● AIM OF THE EXERCISE:
Every line in the data below that holds "每日要闻" should be found and copied.

┌─ RECORDS SHOWN

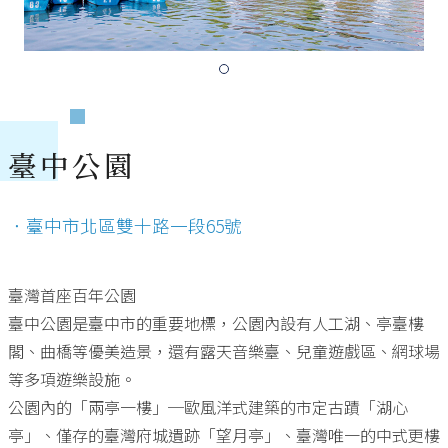
臺中公園
．臺中市北區雙十路一段65號
臺灣首座百年公園
臺中公園是臺中市的重要地標，公園內設有人工湖、亭臺樓
閣、曲橋等優美造景，還有露天音樂臺、兒童遊戲區、網球場
等多項遊樂設施。
公園內的「兩亭一樓」─歐風洋式建築的市定古蹟「湖心
亭」、僅存的臺灣府城遺跡「望月亭」、臺灣唯一的中式更樓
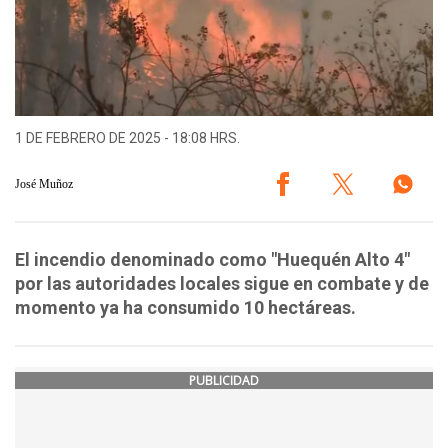
1 DE FEBRERO DE 2025 - 18:08 HRS.
José Muñoz
El incendio denominado como "Huequén Alto 4"
por las autoridades locales sigue en combate y de
momento ya ha consumido 10 hectáreas.
PUBLICIDAD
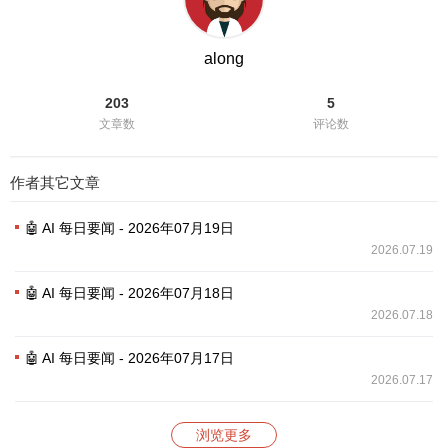
along
203
5
文章数
评论数
作者其它文章
🤖 AI 每日要闻 - 2026年07月19日
2026.07.19
🤖 AI 每日要闻 - 2026年07月18日
2026.07.18
🤖 AI 每日要闻 - 2026年07月17日
2026.07.17
浏览更多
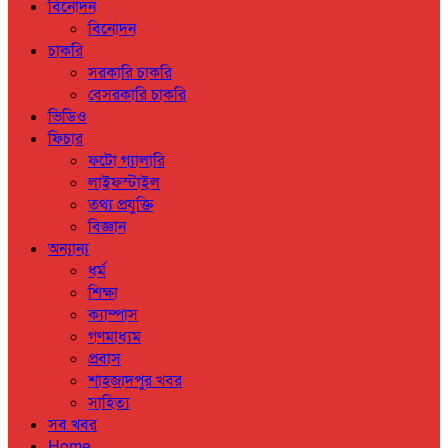
বিনোদন
বিনোদন
চাকরি
সরকারি চাকরি
বেসরকারি চাকরি
ভিডিও
ফিচার
ফটো গ্যালারি
লাইফস্টাইল
তথ্য প্রযুক্তি
বিজ্ঞান
অন্যান্য
ধর্ম
শিক্ষা
ক্যাম্পাস
গণমাধ্যম
প্রবাস
শাহজাদপুর খবর
সাহিত্য
সব খবর
Home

└─

● REPLY:
🤖 AI 每日要闻 - 2026年07月19日
🤖 AI 每日要闻 - 2026年07月18日
🤖 AI 每日要闻 - 2026年07月17日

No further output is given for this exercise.